Yes, there can be a big variation in how individual referees call a game. Soccer officiating is heavily dependent upon referee personality, primarily because there’s only one person out there with a whistle. The new push—there are no rule / law changes, just changes in referee instruction—does not want to get rid of the role of referee personality; it’s a part of the culture of the game, in exactly the same way other sports have their own cultural quirks. So from that angle, there will still be “let ‘em play” refs and “not on my field” refs and all the other types of refs you can think of. Changing that would be like replacing baseball umps with cameras and computers.
What the new approach does do is it introduces some new absolutes that never previously existed. There are more scenarios in which a referee “must” do something. One example is the introduction of the concept of “100% misconduct”. Long story short, if X, Y, and Z occur, it is “100% misconduct” and the referee must sanction it in a specific way. If he doesn’t, he fails.

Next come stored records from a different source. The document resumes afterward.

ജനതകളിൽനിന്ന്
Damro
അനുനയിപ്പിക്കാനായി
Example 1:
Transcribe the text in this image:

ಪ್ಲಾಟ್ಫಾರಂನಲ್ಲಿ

Going deeper than that would require a pretty good level of experience with and understanding of soccer reffing. Just know that, in general, soccer fans should be able to expect more consistency in how certain things are dealt with.
Illinois….
In my 30 years of playing, refereeing and coaching soccer I’ve learned one thing: What matters most is that the referee is consistent. Players can adjust to a ref who calls every little shove and trip or to one who lets everything except flagrant fouls go. What they can’t adjust to is a ref who waffles back and forth between the two That’s when problems arise, tempers flare and the game gets out of hand.